= Matt Houlbrook =

British academic historian

Matt Houlbrook, is a British academic historian who is Professor of Cultural History at the University of Birmingham.

== Career ==
Houlbrook grew up in South Humberside, near Scunthorpe, and studied history at the University of Cambridge (graduating with a Bachelor of Arts degree) before completing his doctorate (PhD) at the University of Essex in 2002, for a thesis entitled "A sun among cities": space, identities and queer male practices, London 1918–57. He then spent three years as a Junior Research Fellow at New College, Oxford, and then five years at the University of Liverpool. In 2008 he was appointed a Fellow at Magdalen College, Oxford, where he taught history until his move to the University of Birmingham in 2013; as of 2025, he is Professor of Cultural History there.

== Research ==
Houlbrook's work focuses on the cultural history of modern Britain, with particular reference to sexuality, the city, gender and selfhood. His work has looked at the intersection between urban spaces and sexual identities, as well as the connections between cosmetics, consumer culture, sexuality and the law.
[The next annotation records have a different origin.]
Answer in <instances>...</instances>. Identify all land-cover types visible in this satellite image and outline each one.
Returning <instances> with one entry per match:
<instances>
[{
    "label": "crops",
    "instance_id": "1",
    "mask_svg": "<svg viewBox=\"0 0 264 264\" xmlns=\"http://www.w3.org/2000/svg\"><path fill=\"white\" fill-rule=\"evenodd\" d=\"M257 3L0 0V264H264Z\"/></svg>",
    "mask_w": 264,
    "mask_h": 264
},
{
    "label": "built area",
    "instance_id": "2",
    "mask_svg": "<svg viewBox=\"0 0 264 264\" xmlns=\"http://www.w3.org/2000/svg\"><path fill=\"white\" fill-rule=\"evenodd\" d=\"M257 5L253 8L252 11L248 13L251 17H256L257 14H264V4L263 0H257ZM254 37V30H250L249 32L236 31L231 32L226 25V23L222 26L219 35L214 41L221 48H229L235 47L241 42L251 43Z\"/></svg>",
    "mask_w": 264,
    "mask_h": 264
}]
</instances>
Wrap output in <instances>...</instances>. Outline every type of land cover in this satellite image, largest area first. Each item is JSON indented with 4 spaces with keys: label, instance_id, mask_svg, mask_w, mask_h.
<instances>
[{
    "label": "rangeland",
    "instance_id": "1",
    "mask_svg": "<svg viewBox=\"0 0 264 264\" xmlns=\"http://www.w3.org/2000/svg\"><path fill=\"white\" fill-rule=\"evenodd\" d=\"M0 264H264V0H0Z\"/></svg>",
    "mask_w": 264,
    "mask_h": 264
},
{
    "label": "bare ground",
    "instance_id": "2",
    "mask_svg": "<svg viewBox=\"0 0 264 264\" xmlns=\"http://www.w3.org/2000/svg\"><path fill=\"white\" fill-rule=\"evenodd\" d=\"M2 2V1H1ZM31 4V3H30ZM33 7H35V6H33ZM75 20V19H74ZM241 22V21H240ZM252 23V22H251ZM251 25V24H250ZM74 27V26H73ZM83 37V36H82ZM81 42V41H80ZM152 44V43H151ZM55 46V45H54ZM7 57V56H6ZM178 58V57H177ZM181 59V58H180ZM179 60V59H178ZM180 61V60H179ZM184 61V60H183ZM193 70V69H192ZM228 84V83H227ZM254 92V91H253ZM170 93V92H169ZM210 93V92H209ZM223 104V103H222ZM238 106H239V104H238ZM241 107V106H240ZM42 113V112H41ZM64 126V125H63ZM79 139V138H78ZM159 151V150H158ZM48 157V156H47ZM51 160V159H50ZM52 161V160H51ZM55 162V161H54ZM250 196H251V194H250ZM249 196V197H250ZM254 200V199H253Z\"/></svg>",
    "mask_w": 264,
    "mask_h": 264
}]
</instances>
His publications include:

=== Books ===
- Queer London: Perils and Pleasures in the Sexual Metropolis, 1918–57 (University of Chicago Press, 2005).
- (edited with H. G. Cocks) Palgrave Advances in the Modern History of Sexuality (Palgrave, 2005).
- (edited with Sarah Newman) The Press and Popular Culture in Interwar Europe (Routledge, 2014).

=== Journals ===
- (with Sarah Newman) "Introduction: The Press and Popular Culture in Interwar Europe", Journalism Studies, vol. 14, issue 5 (2013).
- "Thinking queer: The social and the sexual in Interwar Britain", in Brian Lewis (ed.), British Queer History: New Approaches and Perspectives (Manchester: Manchester University Press, 2013).
- "Commodifying the self within: ghosts, libels and the crook lifestory in Interwar Britain", Journal of Modern History, vol. 85, issue 2 (2013), pp. 321–63.
- "Fashioning an ex-crook self: citizenship and criminality in the work of Netley Lucas", Twentieth Century British History, vol. 24, issue 1 (2013), pp. 1–30.
- "A pin to see the peep show: culture, fiction and selfhood in the letters of Edith Thompson", Past and Present, vol. 207 (2010), pp. 251–49.
- "Daring to speak whose name? queer cultural politics: 1920–1967", in Marcus Collins (ed.), The Permissive Society and its Enemies (Rivers Oram, 2008).
- "The man with the powder puff in Interwar London", Historical Journal, vol. 50, issue 1 (2007), pp. 145–71.
- (with Chris Waters) "The heart in exile: detachment and desire in 1950s London", History Workshop Journal, vol. 62 (2006).
- "Introduction" and "Cities", in H. G. Cocks and Matt Houlbrook (eds.), Palgrave Advances in the Modern History of Sexuality (Palgrave, 2005).
- "Sexing the history of sexuality", History Workshop Journal, vol. 60, issue 1 (2005), pp. 216–22.
- "Soldier heroes and rent boys: homosex, masculinities and Britishness in the Brigade of Guards: c. 1900–1960", Journal of British Studies, vol. 42, issue 3 (2003), pp. 351–88.
- "'Lady Austin's camp boys': constituting the queer subject in 1930s London", Gender and History, vol. 14, issue 1 (2002), pp. 31–61.
- "Towards a Historical Geography of Sexuality", Journal of Urban History, vol. 2, issue 4 (2001), pp. 497–504.
- "For Whose Convenience? Gay Guides, Cognitive Maps and the Construction of Homosexual London: 1917–1967", in Simon Gunn and R. J. Morris (eds.), Identities in Space: Contested Terrains in the Western City since 1850 (Ashgate, 2001), pp. 165–186.
- "The private world of public urinals: London 1918–1957", London Journal, vol. 25, issue 1 (2000), pp. 52–70.